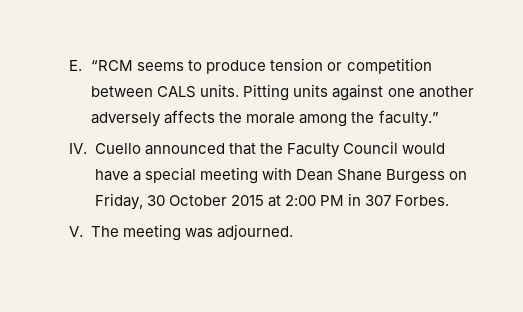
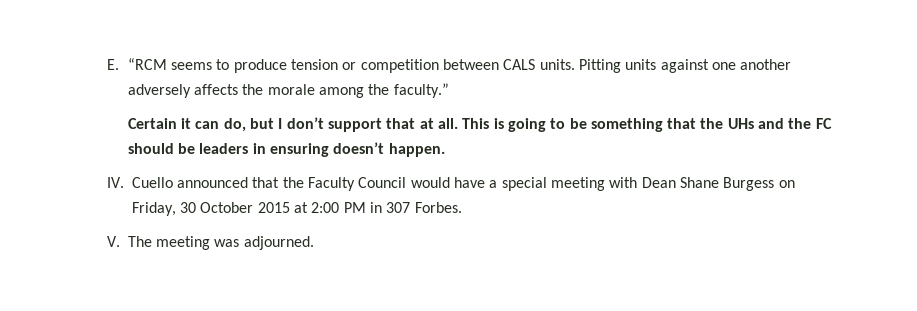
(439, 118) none -> [127,117,832,132] [127,142,445,157] // Certain it can do, but I don’t support that at all. This is going to be something that the UHs and the FC should be leaders in ensuring doesn’t happen.

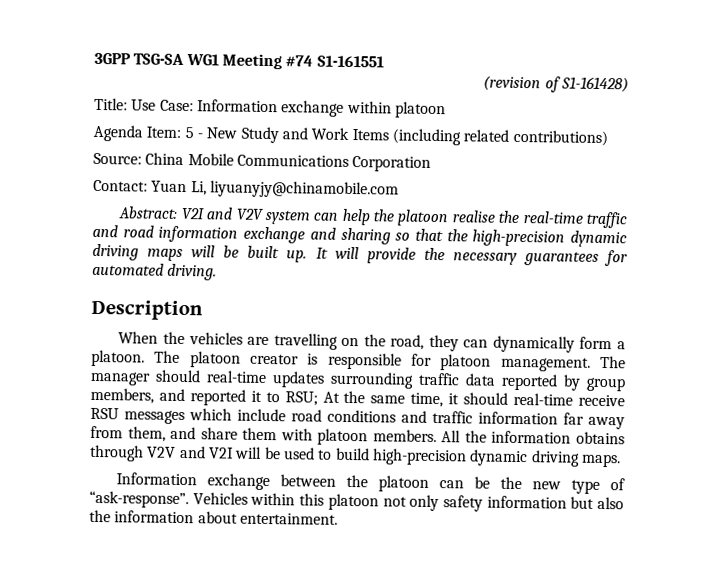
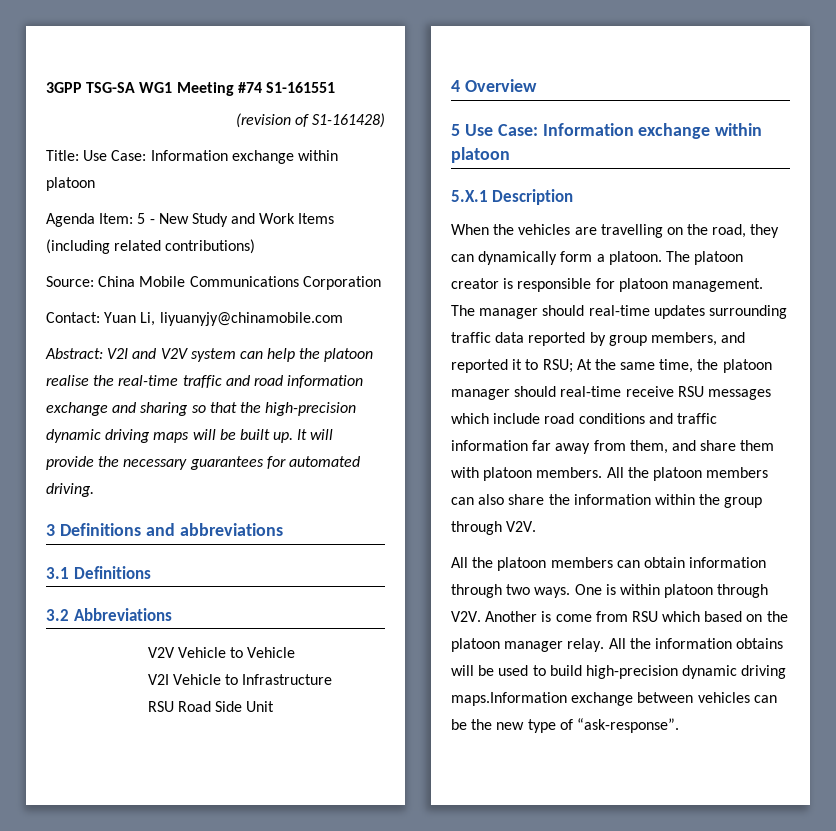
(218, 272) none -> [46,523,283,536] [46,566,151,579] [46,608,172,621] [147,647,296,658] [147,674,333,685] [147,701,275,712] [451,79,537,92] [451,123,763,139] [451,147,510,163] [451,190,488,202] 3 Definitions and abbreviations // 3.1 Definitions // 3.2 Abbreviations // V2V Vehicle to Vehicle // V2I Vehicle to Infrastructure // RSU Road Side Unit // 4 Overview // 5 Use Case: Information exchange within platoon // 5.X.1
[448,393,460,405] it -> [697,359,772,373] [451,389,510,400] the platoon manager
[491,430,626,445] [89,444,234,462] information obtains through V2V and V2I -> [652,467,769,481] [451,494,763,508] [451,521,537,535] [451,557,767,571] [451,584,769,598] [451,611,788,622] [451,638,784,652] platoon members can also share the information within the group through V2V. // All the platoon members can obtain information through two ways. One is within platoon through V2V. Another is come from RSU which based on the platoon manager relay. All the information obtains
[580,453,621,468] [116,472,430,492] maps. // Information exchange between the platoon -> [451,692,750,706] maps.Information exchange between vehicles
[192,492,624,512] [89,509,338,525] Vehicles within this platoon not only safety information but also the information about entertainment. -> (679, 725) none

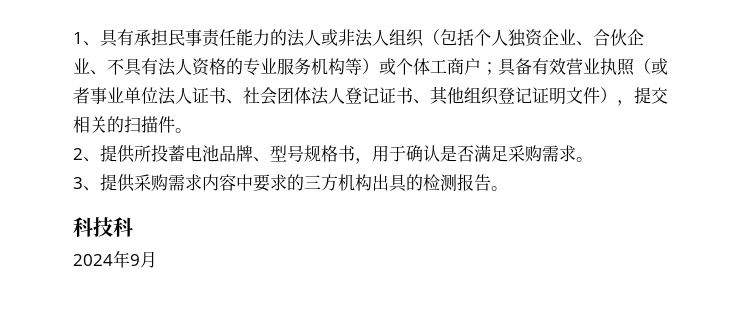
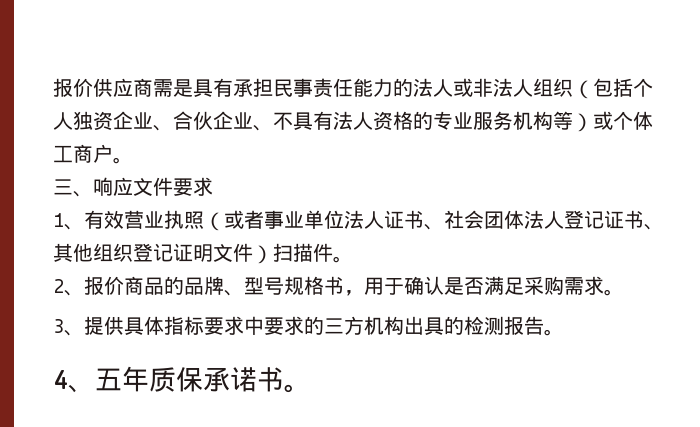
[73,32,100,46] 1、 -> [53,78,193,97] 报价供应商需是
[481,58,532,76] ；具备 -> [113,157,133,164] [53,177,213,197] [53,213,84,230] 。 // 三、响应文件要求 // 1、
[617,87,668,106] [73,116,124,133] ，提交相关的 -> (273, 254) none
[100,144,219,163] 提供所投蓄电池 -> [84,276,184,295] 报价商品的
[134,174,236,191] 采购需求内容 -> [124,316,244,335] 具体指标要求
[73,217,133,237] [73,250,157,268] 科技科 // 2024年9月 -> [53,366,311,393] 4、五年质保承诺书。

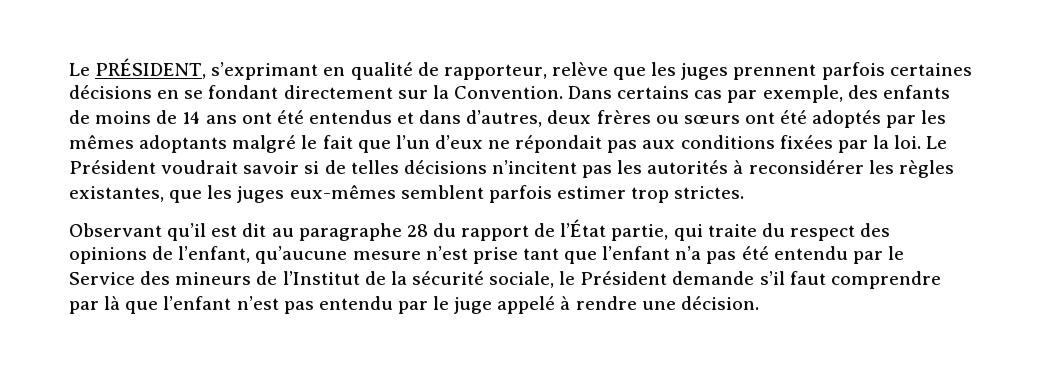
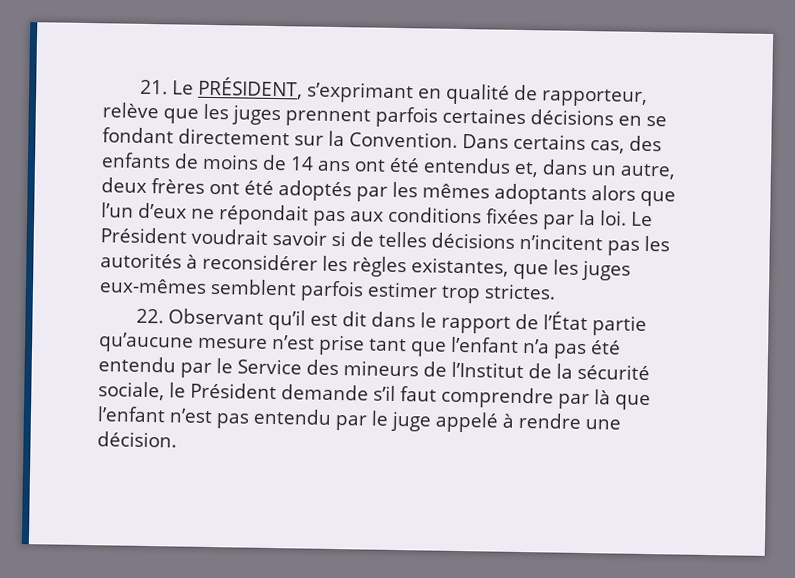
(69, 69) none -> [140,79,169,95] 21.
[694,85,843,103] cas par exemple, -> [590,140,625,154] cas,
[397,110,740,127] et dans d’autres, deux frères ou sœurs -> [514,159,676,180] [101,177,205,194] et, dans un autre, deux frères
[232,135,353,153] malgré le fait -> [591,185,636,201] alors
(745, 192) none -> [136,308,165,324] 22.
[271,219,891,241] [69,246,251,264] au paragraphe 28 du rapport de l’État partie, qui traite du respect des opinions de l’enfant, -> [371,311,648,337] dans le rapport de l’État partie

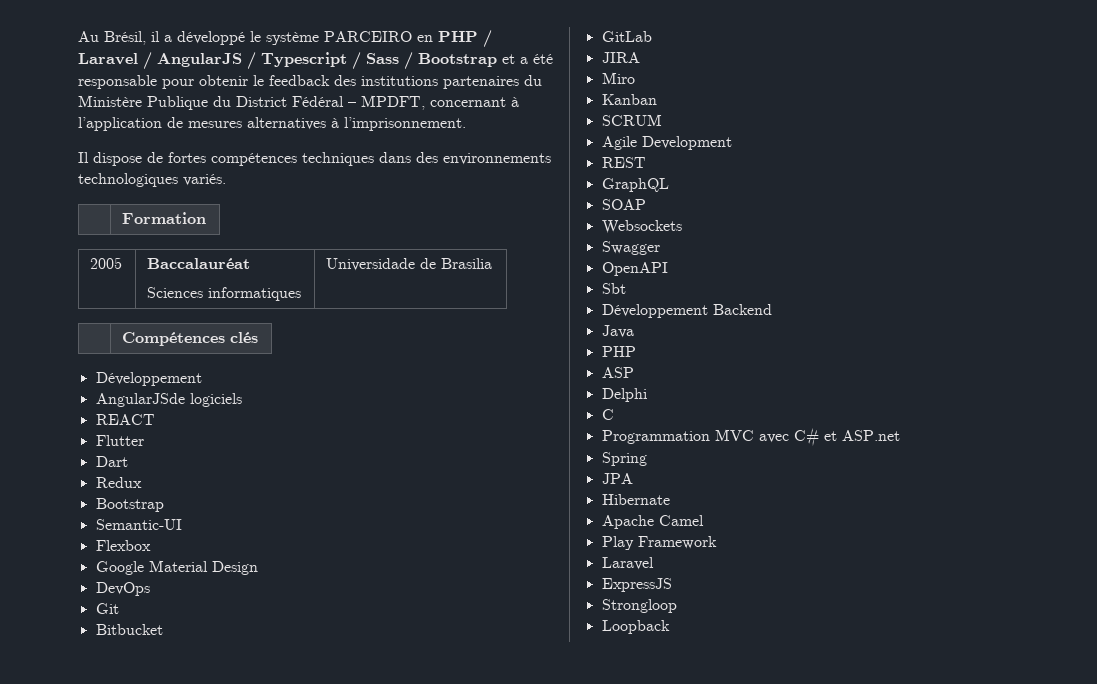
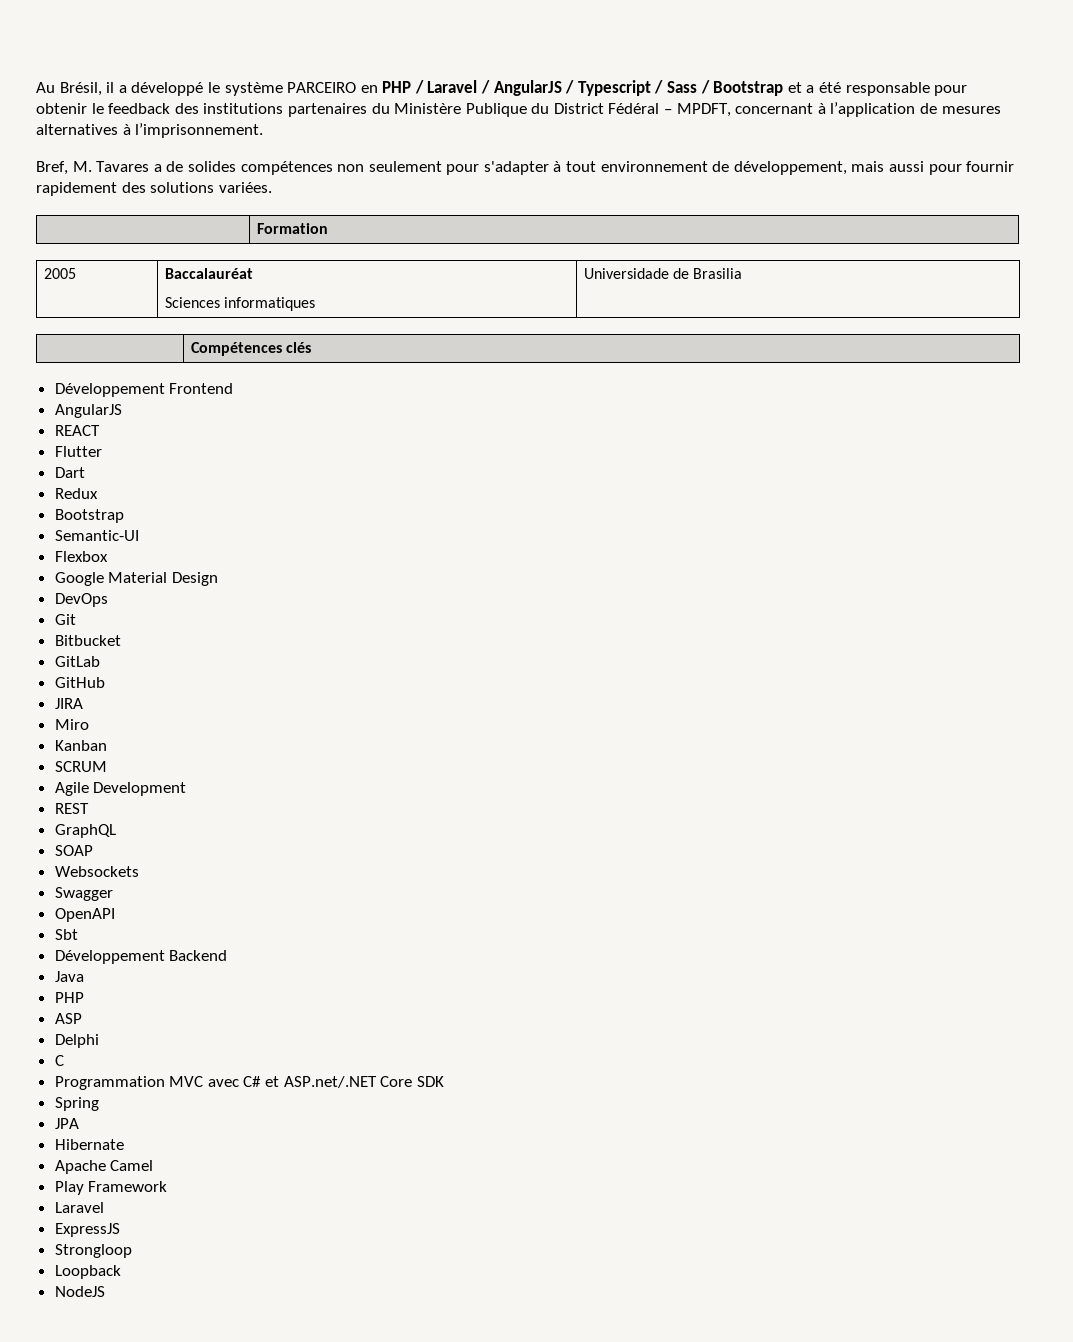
[78,152,551,166] [78,173,226,187] Il dispose de fortes compétences techniques dans des environnements technologiques variés. -> [36,161,1015,175] [36,182,272,196] Bref, M. Tavares a de solides compétences non seulement pour s'adapter à tout environnement de développement, mais aussi pour fournir rapidement des solutions variées.
[95,393,242,407] // AngularJSde logiciels -> [169,383,234,394] [54,404,122,418] Frontend // AngularJS
(652, 36) none -> [54,677,105,688] // GitHub
[841,430,900,441] ASP.net -> [283,1076,444,1088] ASP.net/.NET Core SDK
(670, 627) none -> [54,1286,105,1297] // NodeJS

About this task:
Without the pictures, return each entry exactly as given.

Exercise answer:
(439, 118) none -> [127,117,832,132] [127,142,445,157] // Certain it can do, but I don’t support that at all. This is going to be something that the UHs and the FC should be leaders in ensuring doesn’t happen.

(218, 272) none -> [46,523,283,536] [46,566,151,579] [46,608,172,621] [147,647,296,658] [147,674,333,685] [147,701,275,712] [451,79,537,92] [451,123,763,139] [451,147,510,163] [451,190,488,202] 3 Definitions and abbreviations // 3.1 Definitions // 3.2 Abbreviations // V2V Vehicle to Vehicle // V2I Vehicle to Infrastructure // RSU Road Side Unit // 4 Overview // 5 Use Case: Information exchange within platoon // 5.X.1
[448,393,460,405] it -> [697,359,772,373] [451,389,510,400] the platoon manager
[491,430,626,445] [89,444,234,462] information obtains through V2V and V2I -> [652,467,769,481] [451,494,763,508] [451,521,537,535] [451,557,767,571] [451,584,769,598] [451,611,788,622] [451,638,784,652] platoon members can also share the information within the group through V2V. // All the platoon members can obtain information through two ways. One is within platoon through V2V. Another is come from RSU which based on the platoon manager relay. All the information obtains
[580,453,621,468] [116,472,430,492] maps. // Information exchange between the platoon -> [451,692,750,706] maps.Information exchange between vehicles
[192,492,624,512] [89,509,338,525] Vehicles within this platoon not only safety information but also the information about entertainment. -> (679, 725) none

[73,32,100,46] 1、 -> [53,78,193,97] 报价供应商需是
[481,58,532,76] ；具备 -> [113,157,133,164] [53,177,213,197] [53,213,84,230] 。 // 三、响应文件要求 // 1、
[617,87,668,106] [73,116,124,133] ，提交相关的 -> (273, 254) none
[100,144,219,163] 提供所投蓄电池 -> [84,276,184,295] 报价商品的
[134,174,236,191] 采购需求内容 -> [124,316,244,335] 具体指标要求
[73,217,133,237] [73,250,157,268] 科技科 // 2024年9月 -> [53,366,311,393] 4、五年质保承诺书。

(69, 69) none -> [140,79,169,95] 21.
[694,85,843,103] cas par exemple, -> [590,140,625,154] cas,
[397,110,740,127] et dans d’autres, deux frères ou sœurs -> [514,159,676,180] [101,177,205,194] et, dans un autre, deux frères
[232,135,353,153] malgré le fait -> [591,185,636,201] alors
(745, 192) none -> [136,308,165,324] 22.
[271,219,891,241] [69,246,251,264] au paragraphe 28 du rapport de l’État partie, qui traite du respect des opinions de l’enfant, -> [371,311,648,337] dans le rapport de l’État partie

[78,152,551,166] [78,173,226,187] Il dispose de fortes compétences techniques dans des environnements technologiques variés. -> [36,161,1015,175] [36,182,272,196] Bref, M. Tavares a de solides compétences non seulement pour s'adapter à tout environnement de développement, mais aussi pour fournir rapidement des solutions variées.
[95,393,242,407] // AngularJSde logiciels -> [169,383,234,394] [54,404,122,418] Frontend // AngularJS
(652, 36) none -> [54,677,105,688] // GitHub
[841,430,900,441] ASP.net -> [283,1076,444,1088] ASP.net/.NET Core SDK
(670, 627) none -> [54,1286,105,1297] // NodeJS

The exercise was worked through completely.